Time’s Up: de la flibuste au commerce équitable (2/2)
Publié le 20 décembre 2016 par Ewen Chardronnet
Deuxième partie de notre entretien avec le collectif Time’s Up de Linz sur son enquête à flot sur les pratiques du commerce équitable à la voile. Panorama du Danube à l’Afrique, des Caraïbes à la Bretagne et la mer d’Irlande.
Après être revenus sur vingt ans d’investigations et d’expérimentations d’objets flottants non-identifiés sur les voies fluviales, le collectif d’artistes et activistes autrichien Time’s Up poursuit cette semaine pour Makery son état des lieux du transport de fret à la voile. Il nous explique comment leur visite aux fêtes maritimes de Brest et Douarnenez en juillet 2016 les a grandement inspirés. Bon vent !
Comment le mouvement du transport équitable se finance-t-il et reste-t-il indépendant?
Il y a une forte méfiance envers le système de financement de la culture, ou le financement en général. Fairtransport a en quelque sorte brûlé ses voiles au sein d’un projet de l’UE, tandis que l’initiative Feral Trade fonctionne sans financement externe. L’objectif de nombreux opérateurs au sein de la communauté du fret à voile est certainement celui de l’indépendance et de l’interdépendance, mais pas de la dépendance à l’égard d’un organisme de financement important et puissant. Le groupe Fairtransport a choisi le développement de multiples petites entreprises, avec une société mère, une compagnie maritime, une société de rhum et deux sociétés qui gèrent chacun un navire, ainsi que d’autres entreprises qui utilisent le nom Tres Hombres, comme pour le chocolat par exemple. Un écosystème d’entreprises, assez petites pour être agiles, assez grandes pour fonctionner, pas trop grandes pour ne pas échouer.

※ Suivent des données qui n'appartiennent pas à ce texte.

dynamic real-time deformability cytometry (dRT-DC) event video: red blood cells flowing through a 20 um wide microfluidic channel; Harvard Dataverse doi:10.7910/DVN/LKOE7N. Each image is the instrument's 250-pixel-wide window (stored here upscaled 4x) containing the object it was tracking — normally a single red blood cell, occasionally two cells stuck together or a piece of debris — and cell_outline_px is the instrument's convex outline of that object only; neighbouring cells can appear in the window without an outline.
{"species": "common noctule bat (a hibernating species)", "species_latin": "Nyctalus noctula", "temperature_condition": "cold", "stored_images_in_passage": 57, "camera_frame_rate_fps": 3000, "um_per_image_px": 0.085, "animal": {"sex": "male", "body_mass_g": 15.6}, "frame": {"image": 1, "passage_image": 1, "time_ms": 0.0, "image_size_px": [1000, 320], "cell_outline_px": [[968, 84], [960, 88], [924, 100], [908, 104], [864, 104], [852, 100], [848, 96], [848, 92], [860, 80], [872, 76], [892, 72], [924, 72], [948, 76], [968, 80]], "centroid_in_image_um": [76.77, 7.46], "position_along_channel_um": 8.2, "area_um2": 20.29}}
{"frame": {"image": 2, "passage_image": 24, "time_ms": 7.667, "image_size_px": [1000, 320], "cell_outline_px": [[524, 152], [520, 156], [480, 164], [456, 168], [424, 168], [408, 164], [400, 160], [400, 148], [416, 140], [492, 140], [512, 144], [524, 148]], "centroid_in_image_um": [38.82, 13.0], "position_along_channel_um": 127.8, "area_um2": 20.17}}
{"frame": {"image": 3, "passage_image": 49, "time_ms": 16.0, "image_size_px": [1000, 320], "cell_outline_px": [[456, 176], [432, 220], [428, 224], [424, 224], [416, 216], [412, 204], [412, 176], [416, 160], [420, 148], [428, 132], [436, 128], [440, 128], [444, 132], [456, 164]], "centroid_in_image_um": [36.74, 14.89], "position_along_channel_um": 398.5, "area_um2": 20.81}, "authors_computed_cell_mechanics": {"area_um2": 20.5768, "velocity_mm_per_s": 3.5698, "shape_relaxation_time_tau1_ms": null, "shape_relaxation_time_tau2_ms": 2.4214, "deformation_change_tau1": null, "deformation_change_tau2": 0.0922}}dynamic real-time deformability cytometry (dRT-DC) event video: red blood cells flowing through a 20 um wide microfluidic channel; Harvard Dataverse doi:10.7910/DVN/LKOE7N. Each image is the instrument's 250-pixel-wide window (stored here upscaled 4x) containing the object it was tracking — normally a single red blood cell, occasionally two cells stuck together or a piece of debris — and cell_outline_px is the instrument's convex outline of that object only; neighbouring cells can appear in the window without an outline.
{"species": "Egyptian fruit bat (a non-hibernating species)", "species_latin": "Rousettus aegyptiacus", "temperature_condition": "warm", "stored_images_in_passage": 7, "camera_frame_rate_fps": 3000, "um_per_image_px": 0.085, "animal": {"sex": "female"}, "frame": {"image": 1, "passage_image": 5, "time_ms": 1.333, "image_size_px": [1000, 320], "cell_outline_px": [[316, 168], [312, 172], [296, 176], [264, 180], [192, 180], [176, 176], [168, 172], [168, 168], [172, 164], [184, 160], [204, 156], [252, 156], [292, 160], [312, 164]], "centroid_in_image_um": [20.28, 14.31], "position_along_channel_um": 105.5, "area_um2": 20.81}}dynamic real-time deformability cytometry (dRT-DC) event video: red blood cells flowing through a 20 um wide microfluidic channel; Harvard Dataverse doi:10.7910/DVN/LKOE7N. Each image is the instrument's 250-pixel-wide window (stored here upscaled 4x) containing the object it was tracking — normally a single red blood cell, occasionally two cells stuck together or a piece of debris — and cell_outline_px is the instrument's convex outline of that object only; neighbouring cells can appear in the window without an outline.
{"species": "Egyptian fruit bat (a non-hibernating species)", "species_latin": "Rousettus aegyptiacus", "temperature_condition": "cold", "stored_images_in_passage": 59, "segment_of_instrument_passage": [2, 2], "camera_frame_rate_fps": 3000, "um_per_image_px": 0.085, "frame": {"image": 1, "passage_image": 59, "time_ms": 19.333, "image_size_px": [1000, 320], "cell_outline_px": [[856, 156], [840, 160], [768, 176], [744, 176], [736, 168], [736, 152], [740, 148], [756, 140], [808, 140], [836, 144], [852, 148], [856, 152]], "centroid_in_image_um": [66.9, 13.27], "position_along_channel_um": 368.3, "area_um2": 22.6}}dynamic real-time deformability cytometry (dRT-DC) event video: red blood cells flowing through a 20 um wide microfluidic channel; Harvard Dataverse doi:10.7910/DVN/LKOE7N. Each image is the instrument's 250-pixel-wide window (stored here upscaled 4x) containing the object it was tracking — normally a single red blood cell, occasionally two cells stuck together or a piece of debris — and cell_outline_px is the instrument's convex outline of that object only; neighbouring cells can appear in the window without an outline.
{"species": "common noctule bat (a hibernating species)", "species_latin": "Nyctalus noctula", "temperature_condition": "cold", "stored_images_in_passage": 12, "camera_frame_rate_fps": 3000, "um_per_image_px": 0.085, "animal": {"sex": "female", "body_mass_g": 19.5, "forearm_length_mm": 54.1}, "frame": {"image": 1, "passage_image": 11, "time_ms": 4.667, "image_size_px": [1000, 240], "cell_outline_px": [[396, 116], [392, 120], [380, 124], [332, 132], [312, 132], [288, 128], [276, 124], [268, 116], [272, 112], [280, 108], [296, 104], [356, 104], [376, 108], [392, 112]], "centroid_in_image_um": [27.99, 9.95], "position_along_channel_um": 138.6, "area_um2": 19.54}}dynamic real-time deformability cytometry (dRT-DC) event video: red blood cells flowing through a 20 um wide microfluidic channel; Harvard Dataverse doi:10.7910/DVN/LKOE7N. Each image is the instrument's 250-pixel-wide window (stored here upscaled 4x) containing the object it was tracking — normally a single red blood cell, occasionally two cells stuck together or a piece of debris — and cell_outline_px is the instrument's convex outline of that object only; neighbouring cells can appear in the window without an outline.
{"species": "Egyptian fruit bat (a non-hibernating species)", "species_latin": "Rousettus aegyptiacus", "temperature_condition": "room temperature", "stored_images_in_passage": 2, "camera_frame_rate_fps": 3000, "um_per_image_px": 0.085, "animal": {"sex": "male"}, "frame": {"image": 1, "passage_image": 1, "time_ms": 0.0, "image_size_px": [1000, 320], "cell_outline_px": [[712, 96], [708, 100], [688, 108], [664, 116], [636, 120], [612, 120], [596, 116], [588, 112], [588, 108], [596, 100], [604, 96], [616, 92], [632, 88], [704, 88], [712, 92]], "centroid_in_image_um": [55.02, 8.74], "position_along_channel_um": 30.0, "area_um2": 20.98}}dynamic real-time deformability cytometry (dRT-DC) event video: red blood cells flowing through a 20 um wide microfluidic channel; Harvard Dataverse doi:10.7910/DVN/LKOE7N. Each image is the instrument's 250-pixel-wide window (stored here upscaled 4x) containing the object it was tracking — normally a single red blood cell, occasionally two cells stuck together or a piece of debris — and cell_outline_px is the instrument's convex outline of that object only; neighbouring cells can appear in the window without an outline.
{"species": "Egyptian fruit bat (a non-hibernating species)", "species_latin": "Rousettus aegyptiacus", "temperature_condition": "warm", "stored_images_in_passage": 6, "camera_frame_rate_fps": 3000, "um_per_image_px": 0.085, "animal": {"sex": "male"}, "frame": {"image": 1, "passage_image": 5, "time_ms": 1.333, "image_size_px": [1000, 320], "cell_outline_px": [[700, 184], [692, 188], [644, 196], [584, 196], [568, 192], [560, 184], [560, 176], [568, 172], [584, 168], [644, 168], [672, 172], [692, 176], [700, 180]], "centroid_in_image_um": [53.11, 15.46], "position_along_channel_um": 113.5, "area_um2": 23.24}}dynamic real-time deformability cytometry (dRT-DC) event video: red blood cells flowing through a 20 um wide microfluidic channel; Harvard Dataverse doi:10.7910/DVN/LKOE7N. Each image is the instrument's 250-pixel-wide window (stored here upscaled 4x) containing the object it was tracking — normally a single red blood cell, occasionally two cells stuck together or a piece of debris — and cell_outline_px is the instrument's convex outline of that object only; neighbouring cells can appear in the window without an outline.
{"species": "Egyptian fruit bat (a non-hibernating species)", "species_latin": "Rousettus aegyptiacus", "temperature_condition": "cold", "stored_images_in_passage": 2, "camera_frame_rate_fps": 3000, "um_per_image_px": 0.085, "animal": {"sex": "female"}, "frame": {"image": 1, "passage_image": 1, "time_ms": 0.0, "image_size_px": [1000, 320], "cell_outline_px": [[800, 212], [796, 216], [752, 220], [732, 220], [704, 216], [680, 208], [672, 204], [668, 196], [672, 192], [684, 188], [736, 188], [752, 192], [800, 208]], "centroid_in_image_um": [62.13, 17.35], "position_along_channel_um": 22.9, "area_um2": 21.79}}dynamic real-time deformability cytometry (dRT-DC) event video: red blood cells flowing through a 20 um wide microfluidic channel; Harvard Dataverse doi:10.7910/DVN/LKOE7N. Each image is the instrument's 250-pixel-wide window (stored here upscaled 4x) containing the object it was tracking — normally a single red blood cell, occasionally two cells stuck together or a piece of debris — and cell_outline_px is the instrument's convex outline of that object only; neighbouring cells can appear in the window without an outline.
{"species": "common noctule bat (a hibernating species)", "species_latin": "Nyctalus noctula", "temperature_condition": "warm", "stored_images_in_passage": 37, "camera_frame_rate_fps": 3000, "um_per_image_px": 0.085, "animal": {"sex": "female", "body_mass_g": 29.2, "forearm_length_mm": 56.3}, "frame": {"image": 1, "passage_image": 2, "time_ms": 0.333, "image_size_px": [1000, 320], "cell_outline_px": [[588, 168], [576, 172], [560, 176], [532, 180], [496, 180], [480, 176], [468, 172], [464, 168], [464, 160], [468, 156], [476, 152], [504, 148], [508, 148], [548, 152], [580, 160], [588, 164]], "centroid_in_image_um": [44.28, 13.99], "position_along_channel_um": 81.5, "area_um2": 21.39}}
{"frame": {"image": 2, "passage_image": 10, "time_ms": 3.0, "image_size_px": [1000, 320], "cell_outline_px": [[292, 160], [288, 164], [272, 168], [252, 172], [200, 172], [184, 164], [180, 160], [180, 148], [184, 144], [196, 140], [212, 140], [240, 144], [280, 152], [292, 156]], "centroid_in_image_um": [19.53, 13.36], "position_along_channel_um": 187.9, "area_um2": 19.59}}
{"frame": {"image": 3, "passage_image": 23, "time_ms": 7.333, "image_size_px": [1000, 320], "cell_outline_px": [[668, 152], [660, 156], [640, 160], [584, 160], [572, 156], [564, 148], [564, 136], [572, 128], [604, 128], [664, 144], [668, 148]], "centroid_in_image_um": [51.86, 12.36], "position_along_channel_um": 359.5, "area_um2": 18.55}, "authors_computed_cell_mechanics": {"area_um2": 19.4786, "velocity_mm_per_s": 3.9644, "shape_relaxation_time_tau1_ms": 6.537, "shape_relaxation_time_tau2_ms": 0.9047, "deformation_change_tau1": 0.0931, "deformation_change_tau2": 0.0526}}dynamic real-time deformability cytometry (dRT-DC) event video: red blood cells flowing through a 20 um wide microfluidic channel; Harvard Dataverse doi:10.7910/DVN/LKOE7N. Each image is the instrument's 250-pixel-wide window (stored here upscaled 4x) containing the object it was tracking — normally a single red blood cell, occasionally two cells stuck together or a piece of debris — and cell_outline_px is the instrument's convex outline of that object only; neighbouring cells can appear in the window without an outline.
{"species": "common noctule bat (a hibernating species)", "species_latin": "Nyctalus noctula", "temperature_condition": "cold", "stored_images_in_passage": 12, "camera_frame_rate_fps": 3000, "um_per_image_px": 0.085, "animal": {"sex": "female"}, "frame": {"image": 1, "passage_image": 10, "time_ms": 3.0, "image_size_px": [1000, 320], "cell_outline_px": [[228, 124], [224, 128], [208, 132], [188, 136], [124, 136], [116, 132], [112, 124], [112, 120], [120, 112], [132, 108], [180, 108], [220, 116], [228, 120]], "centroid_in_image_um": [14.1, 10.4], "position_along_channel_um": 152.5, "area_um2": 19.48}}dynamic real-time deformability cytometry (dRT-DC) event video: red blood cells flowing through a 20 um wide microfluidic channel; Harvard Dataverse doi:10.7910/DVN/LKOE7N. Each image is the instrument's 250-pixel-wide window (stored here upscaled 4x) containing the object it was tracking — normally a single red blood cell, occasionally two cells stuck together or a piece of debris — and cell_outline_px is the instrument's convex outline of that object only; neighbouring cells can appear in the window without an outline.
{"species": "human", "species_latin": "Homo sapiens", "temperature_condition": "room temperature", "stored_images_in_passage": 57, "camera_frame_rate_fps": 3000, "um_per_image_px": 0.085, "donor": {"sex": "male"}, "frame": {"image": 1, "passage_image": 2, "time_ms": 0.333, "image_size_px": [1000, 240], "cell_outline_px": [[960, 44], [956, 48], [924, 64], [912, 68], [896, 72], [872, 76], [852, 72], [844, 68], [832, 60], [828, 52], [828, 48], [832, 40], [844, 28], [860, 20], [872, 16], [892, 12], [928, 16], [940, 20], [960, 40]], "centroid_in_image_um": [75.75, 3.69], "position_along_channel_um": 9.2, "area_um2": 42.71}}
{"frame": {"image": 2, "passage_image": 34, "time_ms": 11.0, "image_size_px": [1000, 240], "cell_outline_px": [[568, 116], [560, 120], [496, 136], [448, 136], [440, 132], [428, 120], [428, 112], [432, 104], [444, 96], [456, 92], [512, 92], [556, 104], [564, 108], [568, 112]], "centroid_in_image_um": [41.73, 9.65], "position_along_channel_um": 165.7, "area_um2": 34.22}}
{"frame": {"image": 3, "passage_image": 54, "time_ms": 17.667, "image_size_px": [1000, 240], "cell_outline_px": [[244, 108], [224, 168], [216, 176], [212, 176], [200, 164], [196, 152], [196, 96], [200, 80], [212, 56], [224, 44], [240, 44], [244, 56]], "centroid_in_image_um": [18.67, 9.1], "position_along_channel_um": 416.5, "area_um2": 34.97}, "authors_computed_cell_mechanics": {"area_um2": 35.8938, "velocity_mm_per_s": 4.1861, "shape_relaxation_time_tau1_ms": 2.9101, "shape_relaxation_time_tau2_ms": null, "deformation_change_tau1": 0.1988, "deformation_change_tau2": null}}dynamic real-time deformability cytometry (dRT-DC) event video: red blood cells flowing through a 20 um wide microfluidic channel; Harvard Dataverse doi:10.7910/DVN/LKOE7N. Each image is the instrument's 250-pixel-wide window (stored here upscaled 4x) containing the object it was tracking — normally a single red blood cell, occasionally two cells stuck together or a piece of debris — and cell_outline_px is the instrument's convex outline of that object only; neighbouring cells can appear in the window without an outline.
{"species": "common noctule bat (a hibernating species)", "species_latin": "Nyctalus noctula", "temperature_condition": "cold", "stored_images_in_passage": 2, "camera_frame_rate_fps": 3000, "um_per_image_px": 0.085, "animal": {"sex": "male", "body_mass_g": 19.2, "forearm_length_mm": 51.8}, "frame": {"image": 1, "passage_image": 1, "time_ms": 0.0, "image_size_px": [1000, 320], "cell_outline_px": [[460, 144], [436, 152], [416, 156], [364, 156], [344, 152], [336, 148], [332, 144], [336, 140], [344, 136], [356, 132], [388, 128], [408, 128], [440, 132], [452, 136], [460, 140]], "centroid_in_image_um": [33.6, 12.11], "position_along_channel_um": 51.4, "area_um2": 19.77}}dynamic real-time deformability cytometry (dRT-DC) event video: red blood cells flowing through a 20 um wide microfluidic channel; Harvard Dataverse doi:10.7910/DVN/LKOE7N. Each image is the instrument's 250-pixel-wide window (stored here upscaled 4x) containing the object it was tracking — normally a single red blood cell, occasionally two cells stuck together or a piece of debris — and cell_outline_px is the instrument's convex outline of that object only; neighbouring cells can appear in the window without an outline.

Le rhum Tres Hombres fabriqué aux Antilles et transporté à la voile:
Le groupe Fairtransport aide aussi les membres d’équipage à suivre les cours de l’école de voile EZS (Enkhuizer Zeevaartschool), encourageant ainsi l’apparition de navigateurs compétents qui peuvent étendre le réseau. Cela permet de bien se démarquer des modalités actuelles de commerce : l’expansion pour elle-même, le profit comme seule directive, la croissance à tout prix. Peut-être que ces compagnies de fret à voile sont non seulement bonnes pour les océans, mais bonnes pour le commerce et la façon dont nous organisons les échanges. Le commerce, fait correctement et non pas comme une sorte d’extraction coloniale, est peut-être le lubrifiant social le plus efficace et durable que nous ayons. Pas le commerce de parts de marché et de perceptions boursières, mais de l’échange de valeur entre égaux.
Le plan en plusieurs étapes de Fair Winds Trading Company s’inscrit précisément dans cette idée d’un réseau de partenaires commerciaux. La fondatrice Madadh MacLaine a développé un réseau personnel de connexions au sein des communautés de producteurs équitables en Casamance. En 2016, de grandes entreprises ont déclaré leur intérêt et plusieurs douzaines de kilogrammes d’huile de Touloucouma ont été livrés. Les prochaines étapes envisagent la livraison de plusieurs tonnes d’huile dont les bénéfices devraient être utilisés pour fournir des presses à huile dans la région de Casamance afin que la production puisse être contrôlée par les communautés plutôt que par les pouvoirs éloignés de Dakar.
Il est également très intéressant de voir l’émergence de transport de marchandises à voile le long de la côte ouest de l’Afrique. Un groupe informel de scientifiques et ingénieurs navals à qui nous avons parlé à Nantes se voyait bien soutenir une flottille de petits navires à voile, opérant le long des côtes de l’Afrique de l’Ouest et de l’Europe de l’Ouest. Pas de grands bateaux plein de rhum, mais des plus petits, transportant de l’huile, du poisson séché, ou toute autre cargaison nécessitant transport. Bien que n’étant pas situé sur le chemin embouteillé des bateaux gonflables qui accostent à Lampedusa, de tels navires, selon eux, pourraient maintenir un flux régulier de migration coloniale inverse, des Africains vers l’Europe, et créer un échange bilatéral réellement équitable.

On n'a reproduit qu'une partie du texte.